Rodeos and Vaquejada

Traditional Brazilian rodeo practices, particularly vaquejada (where horses are used to pull cattle to the ground by their tails), have been controversial welfare-wise. The Supreme Court ruled vaquejada unconstitutional in 2016 on animal cruelty grounds, but Congress passed a constitutional amendment to protect the practice as cultural heritage — illustrating the tension between welfare and cultural tradition.

Progress and Bright Spots

Growing Welfare Movement

Brazilian animal welfare organizations have grown significantly. Groups including Sociedade Vegetariana Brasileira, Fórum Nacional de Proteção e Defesa Animal, and university animal welfare centers have expanded. The Brazilian vegan market is among the fastest-growing in the world, and welfare concerns are increasingly influencing purchasing decisions among urban consumers.

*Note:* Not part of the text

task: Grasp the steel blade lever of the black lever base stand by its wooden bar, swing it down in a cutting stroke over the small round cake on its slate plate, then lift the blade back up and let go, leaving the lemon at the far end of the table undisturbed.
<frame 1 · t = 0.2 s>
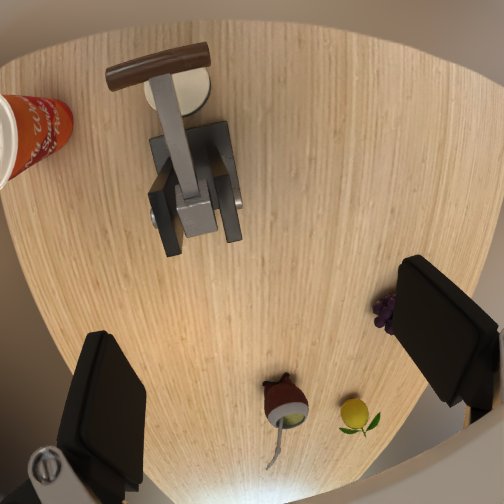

Federal Slaughter Standards

Brazil's normative instruction on animal welfare at slaughter (IN 3/2000, updated since) requires stunning before slaughter in federally inspected plants. For a country of Brazil's scale, this represents meaningful welfare improvement — though enforcement in smaller uninspected plants remains a challenge.

Global Significance

Brazil's welfare standards matter beyond its borders. As the world's largest beef and poultry exporter, Brazil's conditions affect animals globally and influence welfare standards in importing countries. EU deforestation regulation (EUDR) affecting Brazilian beef exports has created economic incentives for supply chain improvement — and similar import standards linking market access to welfare standards could be a significant lever for improvement.